• BRIEF: Arrange every line of the entries below as a numbered list, leaving out blank lines.
%%
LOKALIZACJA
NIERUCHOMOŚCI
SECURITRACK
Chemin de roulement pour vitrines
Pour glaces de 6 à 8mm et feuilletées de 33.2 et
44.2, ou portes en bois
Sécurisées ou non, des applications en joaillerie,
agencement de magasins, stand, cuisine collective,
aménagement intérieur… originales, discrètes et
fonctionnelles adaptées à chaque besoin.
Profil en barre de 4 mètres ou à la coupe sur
%%
• WRITTEN RESPONSE:
1. LOKALIZACJA
2. NIERUCHOMOŚCI
3. SECURITRACK
4. Chemin de roulement pour vitrines
5. Pour glaces de 6 à 8mm et feuilletées de 33.2 et
6. 44.2, ou portes en bois
7. Sécurisées ou non, des applications en joaillerie,
8. agencement de magasins, stand, cuisine collective,
9. aménagement intérieur… originales, discrètes et
10. fonctionnelles adaptées à chaque besoin.
11. Profil en barre de 4 mètres ou à la coupe sur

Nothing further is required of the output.